'FASCISTS, out of the procession,'' shouted angry demonstrators last week in Milan, celebrating the 50th anniversary of Italy's liberation from Fascist dictatorship.
But the insult was not directed at members of an extremist party, but at a delegation from the party of former Prime Minister Silvio Berlusconi -- showing how deeply the Fascist era still affects Italians.
Five decades after the war that ended the Fascist dictatorship of Benito Mussolini, many Italians still use Communist or Fascist to describe their political opponents, whether or not the label fits.
Leading the targeted delegation of the center-right Forza Italia Party in Milan was parliamentary deputy Gianni Pilo. In the end, the police were unable to guarantee the safe participation of Mr. Berlusconi's supporters, who withdrew. Two women in the group were hospitalized with injuries.
Later, television reporter Marina Guffardi and her crew from the weekly program Tempo Reale (Real Time) threaded their way through the crowd, doing interviews. The Forza Italia supporters spotted her and shouted, ''Communist!''
These two snapshots from April 25 mark the day when the leaders of the largely communist Italian resistance managed to liberate Milan and other important northern cities from Fascist control, before the Allies ever arrived in the North at the end of their Italian campaign.
Mr. Pilo is a pollster for Berlusconi's Forza Italia Party, which governed last year in a coalition with the National Alliance, a right-wing party that gets about 14 percent of the vote and whose leader says Mussolini was the century's greatest statesman.
Ms. Guffardi works for a television station that was once dominated by the now-defunct Italian Communist Party.
The passions played out in Milan don't particularly surprise Sergio Romano, a history professor at the city's Bocconi University and a former Italian ambassador to the Soviet Union.
The left is tending to overplay the resistance in its press in order to brand the postwar republic as anti-Fascist, while right-wing newspapers are treating the cruelties of the bombing of Dresden, Germany, and the Yugoslav killing of Italians in Istria in an attempt ''to mar the picture of the resistance,'' he says.
''The resistance was a minority, there's no doubt in my mind about that,'' says Mr.
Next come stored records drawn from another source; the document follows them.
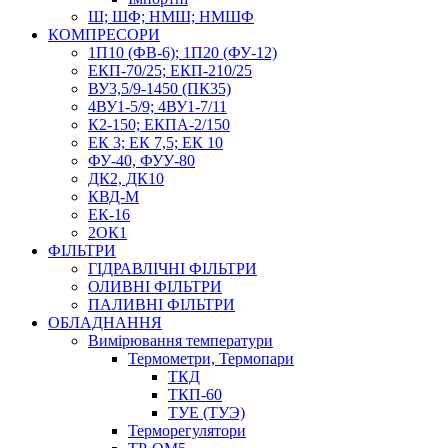
Ш; ШФ; НМШ; НМШФ
КОМПРЕСОРИ
1П10 (ФВ-6); 1П20 (ФУ-12)
ЕКП-70/25; ЕКП-210/25
ВУ3,5/9-1450 (ПК35)
4ВУ1-5/9; 4ВУ1-7/11
К2-150; ЕКПА-2/150
ЕК 3; ЕК 7,5; ЕК 10
ФУ-40, ФУУ-80
ДК2, ДК10
КВД-М
ЕК-16
2ОК1
ФІЛЬТРИ
ГІДРАВЛІЧНІ ФІЛЬТРИ
ОЛИВНІ ФІЛЬТРИ
ПАЛИВНІ ФІЛЬТРИ
ОБЛАДНАННЯ
Вимірювання температури
Термометри, Термопари
ТКД
ТКП-60
ТУЕ (ТУЭ)
Терморегулятори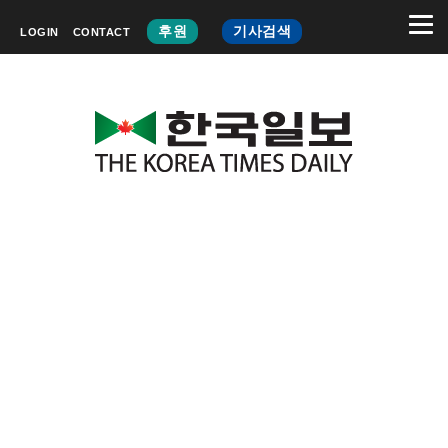
후원
기사검색
LOGIN
CONTACT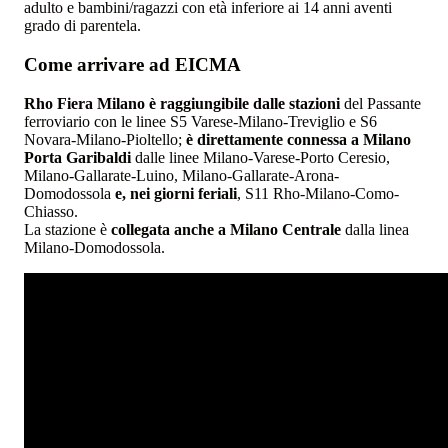
adulto e bambini/ragazzi con età inferiore ai 14 anni aventi
grado di parentela.
Come arrivare ad EICMA
Rho Fiera Milano è raggiungibile dalle stazioni
del Passante
ferroviario con le linee S5 Varese-Milano-Treviglio e S6
Novara-Milano-Pioltello;
è direttamente connessa a Milano
Porta Garibaldi
dalle linee Milano-Varese-Porto Ceresio,
Milano-Gallarate-Luino, Milano-Gallarate-Arona-
Domodossola
e, nei giorni feriali
, S11 Rho-Milano-Como-
Chiasso.
La stazione è
collegata anche a Milano Centrale
dalla linea
Milano-Domodossola.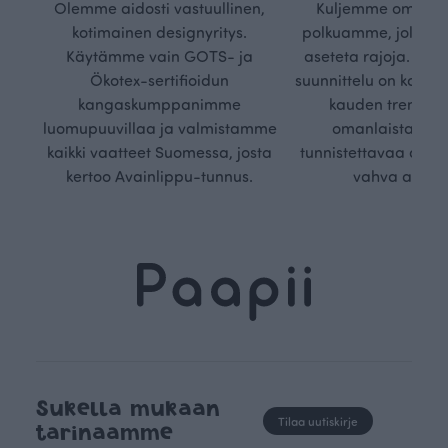
Olemme aidosti vastuullinen,
Kuljemme omaa, v
kotimainen designyritys.
polkuamme, jolla lu
Käytämme vain GOTS- ja
aseteta rajoja. Mei
Ökotex-sertifioidun
suunnittelu on kaikk
kangaskumppanimme
kauden trendejä
luomupuuvillaa ja valmistamme
omanlaista, aja
kaikki vaatteet Suomessa, josta
tunnistettavaa desig
kertoo Avainlippu-tunnus.
vahva arvop
Sukella mukaan
Tilaa uutiskirje
tarinaamme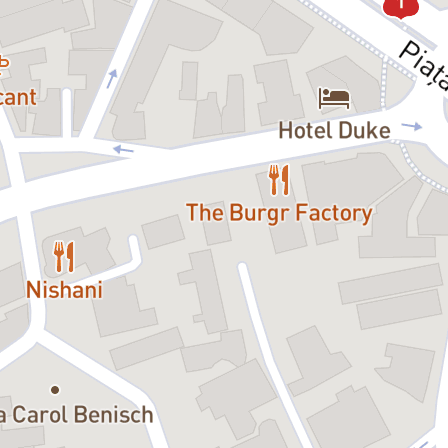
din jurul nostru. „Frumoasa și B
că de data asta, prințul este cel 
și furie. Dintr-un orgoliu care a
interior pe care îl parcurge besti
iubit) și că, nu doar dragostea, 
Pricop
, regizor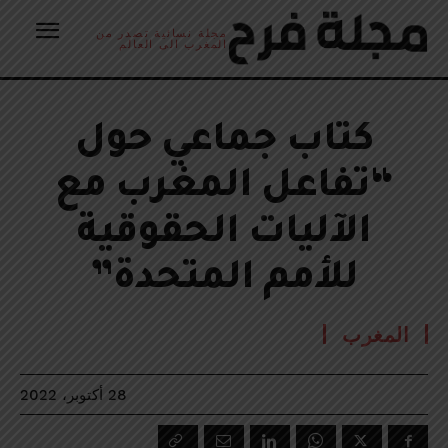
مجلة نسائية تصدر من
المغرب الى العالم
كتاب جماعي حول
“تفاعل المغرب مع
الآليات الحقوقية
للأمم المتحدة”
المغرب
28 أكتوبر، 2022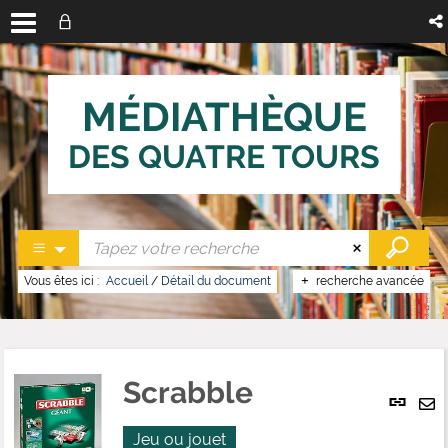
MÉDIATHÈQUE
DES QUATRE TOURS
Vous êtes ici :
Accueil
/
Détail du document
recherche avancée
Scrabble
Lien
per
En
(No
Jeu ou jouet
pa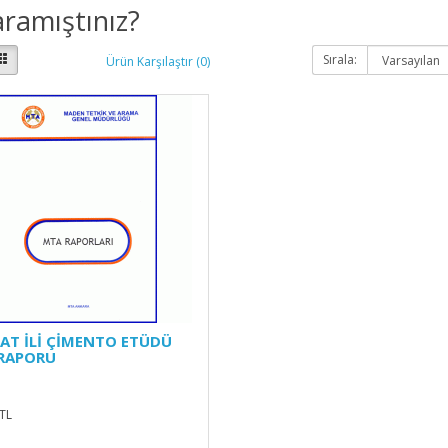
ramıştınız?
Sırala:
Ürün Karşılaştır (0)
AT İLİ ÇİMENTO ETÜDÜ
RAPORU
TL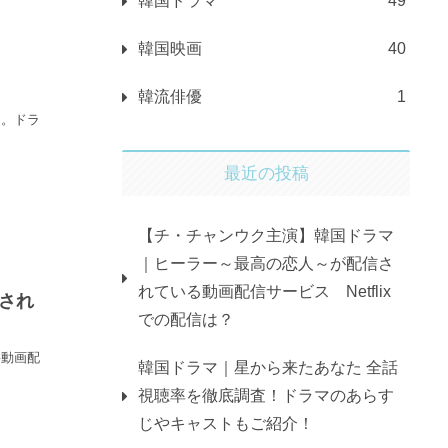
韓国ドラマ
49
韓国映画
40
韓流俳優
1
た。ドラ
最近の投稿
【チ・チャンウク主演】韓国ドラマ
｜ヒーラー～最高の恋人～が配信さ
れている動画配信サービス Netflix
され
での配信は？
要動画配
韓国ドラマ｜星から来たあなた 全話
視聴率を徹底調査！ドラマのあらす
じやキャストもご紹介！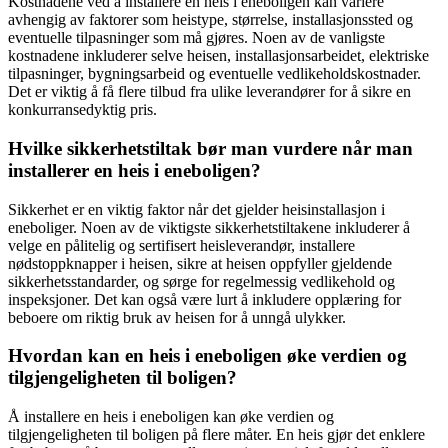
Kostnadene ved å installere en heis i eneboligen kan variere
avhengig av faktorer som heistype, størrelse, installasjonssted og
eventuelle tilpasninger som må gjøres. Noen av de vanligste
kostnadene inkluderer selve heisen, installasjonsarbeidet, elektriske
tilpasninger, bygningsarbeid og eventuelle vedlikeholdskostnader.
Det er viktig å få flere tilbud fra ulike leverandører for å sikre en
konkurransedyktig pris.
Hvilke sikkerhetstiltak bør man vurdere når man
installerer en heis i eneboligen?
Sikkerhet er en viktig faktor når det gjelder heisinstallasjon i
eneboliger. Noen av de viktigste sikkerhetstiltakene inkluderer å
velge en pålitelig og sertifisert heisleverandør, installere
nødstoppknapper i heisen, sikre at heisen oppfyller gjeldende
sikkerhetsstandarder, og sørge for regelmessig vedlikehold og
inspeksjoner. Det kan også være lurt å inkludere opplæring for
beboere om riktig bruk av heisen for å unngå ulykker.
Hvordan kan en heis i eneboligen øke verdien og
tilgjengeligheten til boligen?
Å installere en heis i eneboligen kan øke verdien og
tilgjengeligheten til boligen på flere måter. En heis gjør det enklere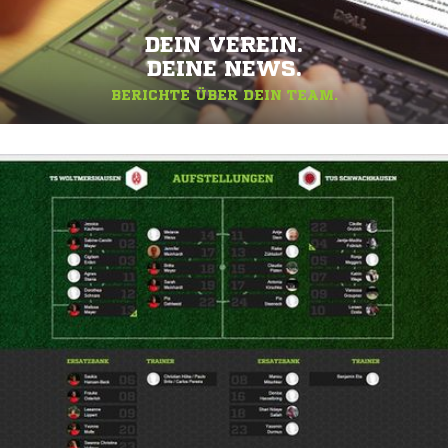
DEIN VEREIN.
DEINE NEWS.
BERICHTE ÜBER DEIN TEAM.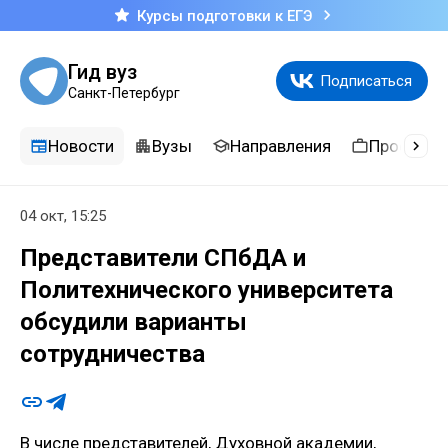
Курсы подготовки к ЕГЭ
Гид вуз
Подписаться
Санкт-Петербург
Новости
Вузы
Направления
Професси
04 окт, 15:25
Представители СПбДА и
Политехнического университета
обсудили варианты
сотрудничества
В числе представителей, Духовной академии,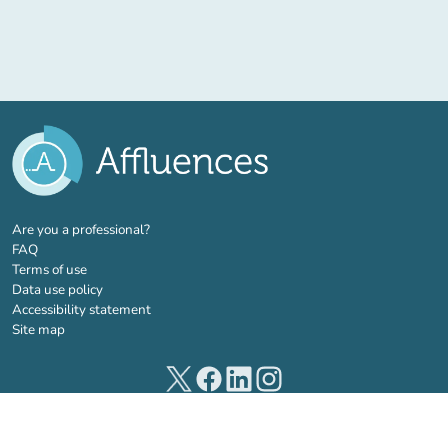
(new tab)
Are you a professional?
FAQ
Terms of use
Data use policy
Accessibility statement
Site map
(new tab)
(new tab)
(new tab)
(new tab)
© 2026 Affluences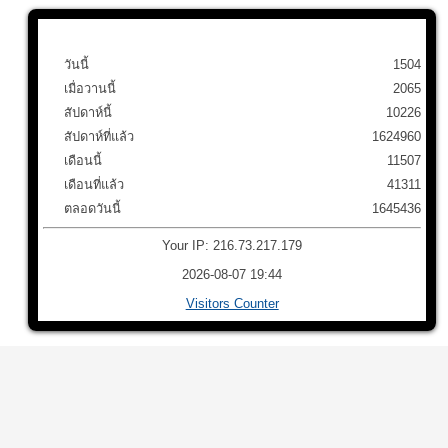
วันนี้
1504
เมื่อวานนี้
2065
สัปดาห์นี้
10226
สัปดาห์ที่แล้ว
1624960
เดือนนี้
11507
เดือนที่แล้ว
41311
ตลอดวันนี้
1645436
Your IP: 216.73.217.179
2026-08-07 19:44
Visitors Counter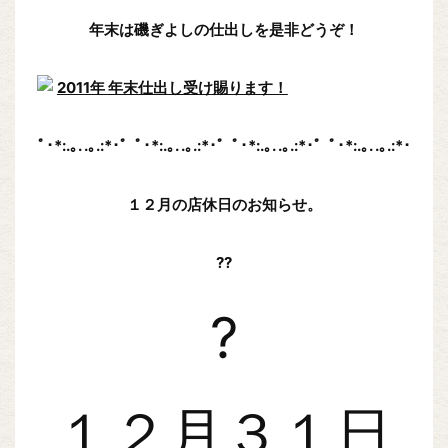
年末は磯ぎよしの仕出しを是非どうぞ！
ﾟ･*:.｡. .｡.:*･゜ﾟ･*:.｡. .｡.:*･゜ﾟ･*:.｡. .｡.:*･゜ﾟ･*:.｡. .｡.:*･
１２月の店休日のお知らせ。
??
?
１２月３１日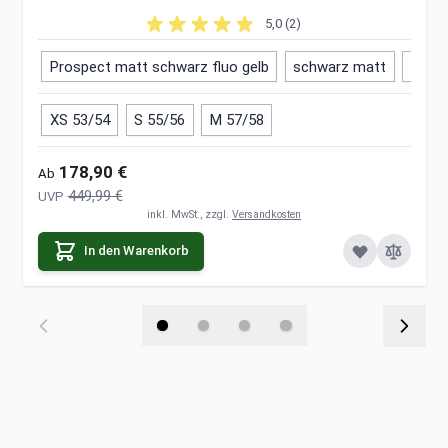
5,0 (2)
Prospect matt schwarz fluo gelb
schwarz matt
CAR
XS 53/54
S 55/56
M 57/58
178,90 €
Ab
449,99 €
UVP
inkl. MwSt., zzgl.
Versandkosten
In den Warenkorb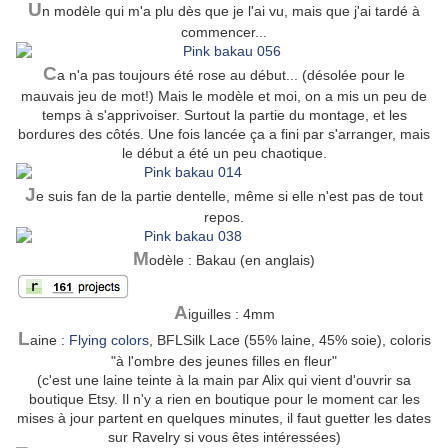
U
n modèle qui m'a plu dès que je l'ai vu, mais que j'ai tardé à
commencer...
C
a n'a pas toujours été rose au début... (désolée pour le
mauvais jeu de mot!) Mais le modèle et moi, on a mis un peu de
temps à s'apprivoiser. Surtout la partie du montage, et les
bordures des côtés. Une fois lancée ça a fini par s'arranger, mais
le début a été un peu chaotique.
J
e suis fan de la partie dentelle, même si elle n'est pas de tout
repos.
M
odèle : Bakau (en anglais)
A
iguilles : 4mm
L
aine :
Flying colors
, BFLSilk Lace (55% laine, 45% soie), coloris
"à l'ombre des jeunes filles en fleur"
(c'est une laine teinte à la main par Alix qui vient d'ouvrir sa
boutique Etsy. Il n'y a rien en boutique pour le moment car les
mises à jour partent en quelques minutes, il faut guetter les dates
sur Ravelry si vous êtes intéressées)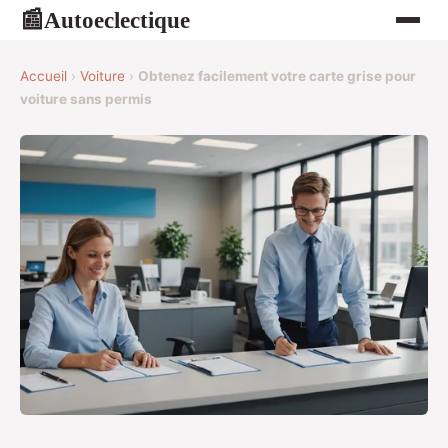
Autoeclectique
📰
Accueil
›
Voiture
›
Obtenez facilement votre carte grise pour
voiture sans permis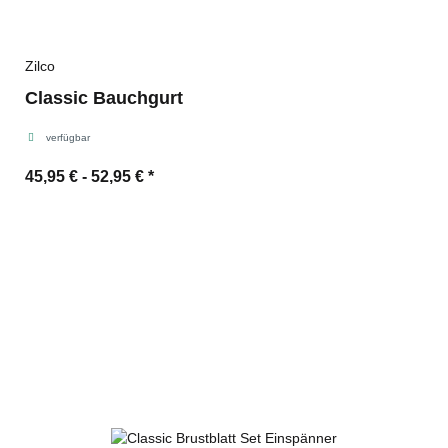
Zilco
Classic Bauchgurt
verfügbar
45,95 € -
52,95 €
*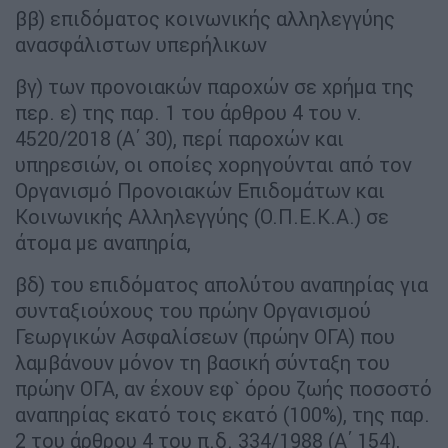
ββ) επιδόματος κοινωνικής αλληλεγγύης
ανασφάλιστων υπερήλικων
βγ) των προνοιακών παροχών σε χρήμα της
περ. ε) της παρ. 1 του άρθρου 4 του ν.
4520/2018 (Α΄ 30), περί παροχών και
υπηρεσιών, οι οποίες χορηγούνται από τον
Οργανισμό Προνοιακών Επιδομάτων και
Κοινωνικής Αλληλεγγύης (Ο.Π.Ε.Κ.Α.) σε
άτομα με αναπηρία,
βδ) του επιδόματος απολύτου αναπηρίας για
συνταξιούχους του πρώην Οργανισμού
Γεωργικών Ασφαλίσεων (πρώην ΟΓΑ) που
λαμβάνουν μόνον τη βασική σύνταξη του
πρώην ΟΓΑ, αν έχουν εφ` όρου ζωής ποσοστό
αναπηρίας εκατό τοις εκατό (100%), της παρ.
2 του άρθρου 4 του π.δ. 334/1988 (Α΄ 154),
Romano.
''The vast majority of the country just stayed at the window and waited for things to sort out,'' Romano adds.
The Committee of National Liberation, as the resistance -- or partisans -- was officially known, was formed in September 1943 by six anti-Fascist political parties.
''In September 1943 the partisans were only about 1,500, not more than 30,000 in the spring of 1944, double that in the summer (when the liberation of Rome and Florence created the idea of a rapid end to the war), 250,000 on April 25, 1945, and millions at war's end,'' writes historian Giordano Bruno Guerri in Panorama, Italy's leading newsweekly.
''The military contribution these men brought to the victory was marginal, but the resistance had an extraordinary moral and symbolic value,'' Mr. Guerri's article goes on to say.